A township for migrant Pandits in Jammu will provide them with a reasonable accommodation and a better option especially to the ones living in the one room tenements. Sonika Raina reports.
The popular adage goes that a generation changes in two decades. But not much has changed for Amit Pandita and his family who are living in the Mishriwala migrant camp since their migration from the valley in early 1990s. The only thing that changed was the six by eight feet tent, in which they lived for four years, to a 10 by 12 feet one room tenement given by the state government.

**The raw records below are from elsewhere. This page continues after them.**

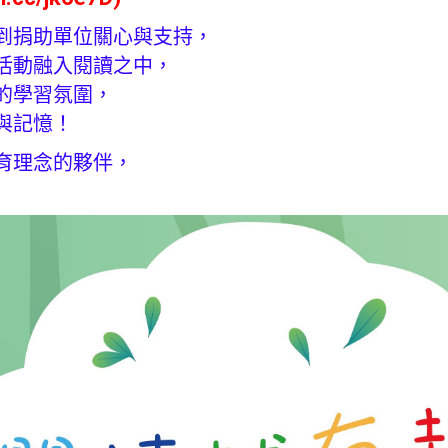
到捐助單位關心與支持，
活動融入閱讀之中，
的學習氛圍，
與記憶！
育理念的夥伴，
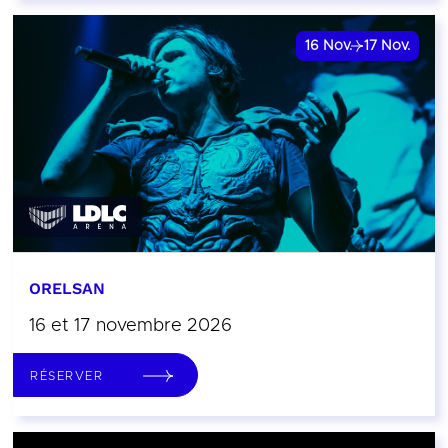
16
Nov.
17
Nov.
ORELSAN
16 et 17 novembre 2026
RÉSERVER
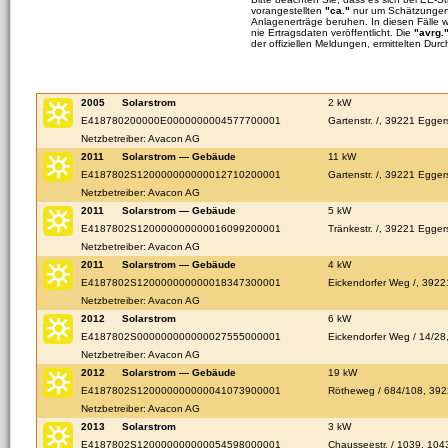
vorangestellten
"ca."
nur um Schätzungen 
Anlagenerträge beruhen. In diesen Fälle 
nie Ertragsdaten veröffentlicht. Die
"avrg.
der offiziellen Meldungen, ermittelten Durc
2005
Solarstrom
2 kW
E418780200000E0000000004577700001
Gartenstr. /, 39221 Eggers
Netzbetreiber: Avacon AG
2011
Solarstrom — Gebäude
11 kW
E4187802S120000000000012710200001
Gartenstr. /, 39221 Eggers
Netzbetreiber: Avacon AG
2011
Solarstrom — Gebäude
5 kW
E4187802S120000000000016099200001
Tränkestr. /, 39221 Eggers
Netzbetreiber: Avacon AG
2011
Solarstrom — Gebäude
4 kW
E4187802S120000000000018347300001
Eickendorfer Weg /, 3922
Netzbetreiber: Avacon AG
2012
Solarstrom
6 kW
E4187802S000000000000027555000001
Eickendorfer Weg / 14/28
Netzbetreiber: Avacon AG
2012
Solarstrom — Gebäude
19 kW
E4187802S120000000000041073900001
Rötheweg / 684/108, 3922
Netzbetreiber: Avacon AG
2013
Solarstrom
3 kW
E4187802S120000000000054598000001
Chausseestr. / 1039, 104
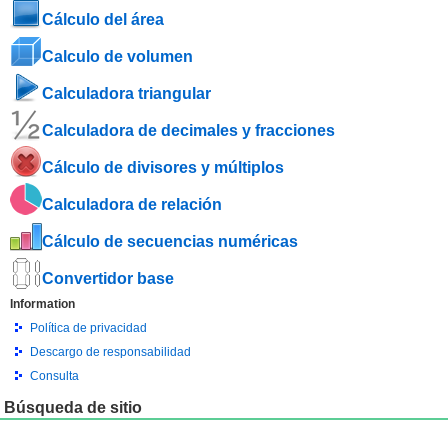
Cálculo del área
Calculo de volumen
Calculadora triangular
Calculadora de decimales y fracciones
Cálculo de divisores y múltiplos
Calculadora de relación
Cálculo de secuencias numéricas
Convertidor base
Information
Política de privacidad
Descargo de responsabilidad
Consulta
Búsqueda de sitio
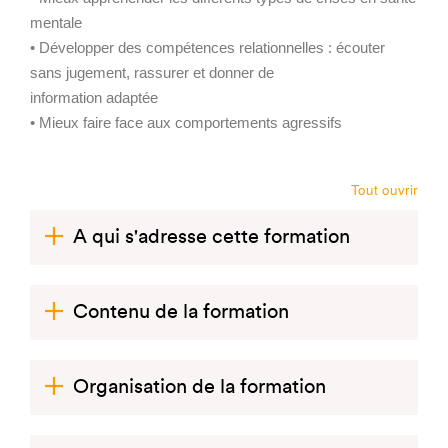
mentale
• Développer des compétences relationnelles : écouter
sans jugement, rassurer et donner de
information adaptée
• Mieux faire face aux comportements agressifs
Tout ouvrir
A qui s'adresse cette formation
Contenu de la formation
Organisation de la formation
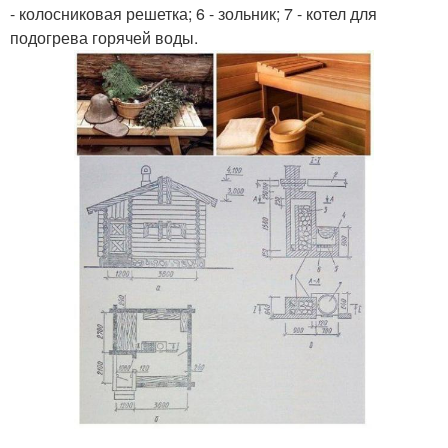
- колосниковая решетка; 6 - зольник; 7 - котел для
подогрева горячей воды.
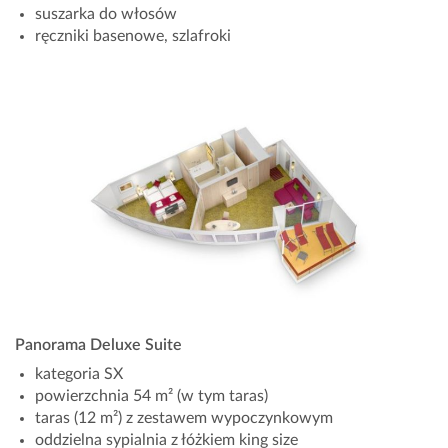
suszarka do włosów
ręczniki basenowe, szlafroki
Panorama Deluxe Suite
kategoria SX
powierzchnia 54 m² (w tym taras)
taras (12 m²) z zestawem wypoczynkowym
oddzielna sypialnia z łóżkiem king size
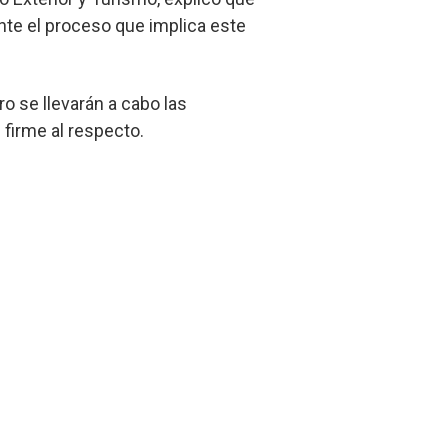
ante el proceso que implica este
ro se llevarán a cabo las
 firme al respecto.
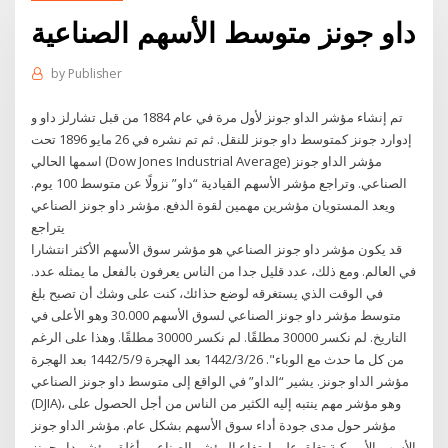
داو جونز متوسط ​​الأسهم الصناعية
by
Publisher
تم إنشاء مؤشر الداو جونز لأول مرة في عام 1884 من قبل تشارلز داو و
إدوارد جونز كمتوسط داو جونز للنقل. ثم تم نشره في 26 مايو 1896 تحت
اسمها الحالي (Dow Jones Industrial Average) مؤشر الداو جونز
الصناعي. وتراجع مؤشر الأسهم القيادية “داو” نزولًا عن متوسط 100 يوم.
ويعد المستويان مؤشرين مهمين لقوة الدفع. مؤشر داو جونز الصناعي
يتراجع
قد يكون مؤشر داو جونز الصناعي هو مؤشر سوق الأسهم الأكثر انتشارا
في العالم. ومع ذلك، عدد قليل جدا من الناس يعرفون بالفعل ما يمثله عدد.
في الوقت الذي يستغرقه لوضع حذائك، كنت على وشك أن تصبح بلغ
متوسط مؤشر داو جونز الصناعي لسوق الأسهم 30.000 وهو الأعلى في
التاريخ. لم نكسر 30000 مطلقًا. لم نكسر 30000 مطلقًا. وهذا على الرغم
من كل ما حدث مع الوباء". 26‏‏/3‏‏/1442 بعد الهجرة 9‏‏/5‏‏/1442 بعد الهجرة
مؤشر الداو جونز. يشير “الداو” في الواقع إلى متوسط داو جونز الصناعي
(DJIA)، وهو مؤشر مهم ينتبه إليه الكثير من الناس من أجل الحصول على
مؤشر حول مدى جودة أداء سوق الأسهم بشكل عام. مؤشر الداو جونز
الأسهم الأمريكية تغلق على ارتفاع المؤشر الصناعي. أغلق مؤشر داو جونز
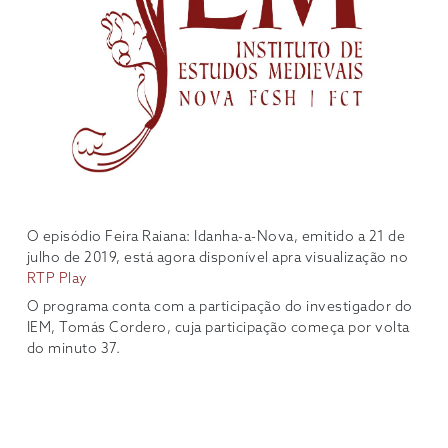
O episódio Feira Raiana: Idanha-a-Nova, emitido a 21 de
julho de 2019, está agora disponível apra visualização no
RTP Play
O programa conta com a participação do investigador do
IEM, Tomás Cordero, cuja participação começa por volta
do minuto 37.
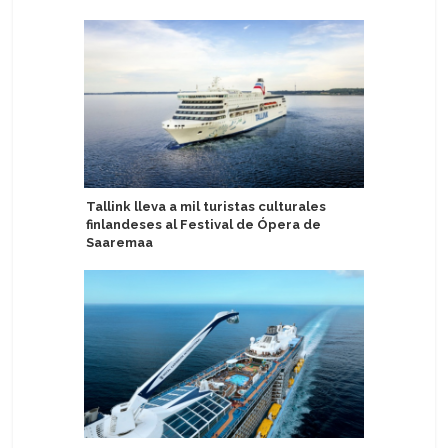
Tallink lleva a mil turistas culturales
Segundo 
finlandeses al Festival de Ópera de
tendrá c
Saaremaa
Scenic Ec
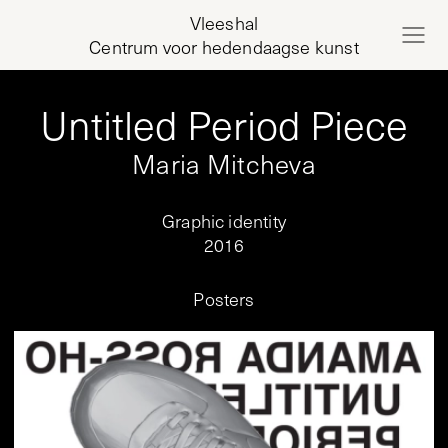
Vleeshal
Centrum voor hedendaagse kunst
Untitled Period Piece
Maria Mitcheva
Graphic identity
2016
Posters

Amit and his family like many other Kashmiri Pandit families left Kashmir, leaving behind their house, cattle, farms and immovable properties with the hope of returning in a few months. Amit’s family took few things in a truck and left the valley. But those few months turned into years and years into decades. And somewhere down the line the discourse on the return became phony, less pragmatic and mere rhetoric.
Though the government’s decision to shift over 5000 displaced families to Jagati, a township built in the outskirts of Jammu under the Prime Ministers Rehabilitation Programme has brought some excitement to the folks but still the question remains – Why it took two decades to rehabilitate the Kashmiri Pandits?
“When we migrated to Jammu we stayed in a school for some time then we were shifted to tents where we were exposed to the hot climate, rain, snakes and insects. There were many cases of snake bites, skin allergies, sun strokes and much more. But we had no other option,” Amit, who works in a multi-national company, says, “I still remember the windy and rainy night of 1993. It was raining so heavily with fast winds, that our tent just flew away from its base, and then were we again under the sky with no shelter. I can never forget that night”.
However, the government took a step towards the welfare of the community and constructed one room tenements in Jammu with a life of five years. But those five years stretched to 16 years.
The migrants that will be shifted to Jagati have only one complaint that if the step would have been taken 10 years back then the condition of migrants would have been improved by now.
These migrant camps, that are considered to be the hub of Kashmiri Pandit community for the last 21 years are now going to be dismantled soon by the government and these migrants will be shifted to Jagati as a part of their rehabilitation. Dissolution of these camps has brought excitement accompanied with the fear of shifting to a far-flung place among the community members. .
Renu Raina studying in MAM College said, “My world starts from the camp in Muthi as I was born here and have seen my world in these narrow lanes only. It is my own place and it will be quite difficult to adjust at a new place”.
“Government is planning to shift us to Jagati in March, but the township is located in a rural area. I am of course excited to shift to a spacious place but doubtful about the security at a place which is located in such remote area,” she added.
Children who have spent their childhood in the narrow lanes of the camps are worried about losing their friends.
Akshay Raina, who was born five years after the migration said, “We are seven members in a family and all live in a single room. I don’t have any problem with the congested place but do not want to lose my friends as shifting will scatter all of them. If the government had taken this step earlier than it would have given more benefits to us”.
People of these camps are skeptical about the facilities to be provided there and the environment of the new place.
Sushma got married in 1995 and started her married life in this camp only. A single room accommodation which was decorated by a bed on one side and Kitchen on the other, a small shop run by the husband, and five members of the family was her new world. No separate room, no privacy. She says that it was “difficult in the initial years now it is a routine”.She said, “I am not worried about myself but want safe and secure future for my children. Shifting to a remote area will affect their education. I want better place for them but at the same time I want their bright future also”.
Deepak Bhat said, “I do not know the meaning of a better place as my world moves around this single room. Good or bad, but this is the place where I have been brought up. If government is planning to shift us to some other place, they should first confirm the facilities there”.
However they were also very skeptical of the rehabilitation plan.Rattan Lal, a retired government teacher from Pulwama and presently living in Muthi camp said, “On one side, government is making big claims and promises on the return of Kashmiri Pandits to the Valley; and on other side, they are spending thousands of crores of rupees for making a township in Jammu”.
“If government really wants the Pandits to shift back to Valley and live peacefully as they lived before 1990, they would have to come up with a township in Kashmir Valley and settle Pandits there. It would have been truly a welcome move”.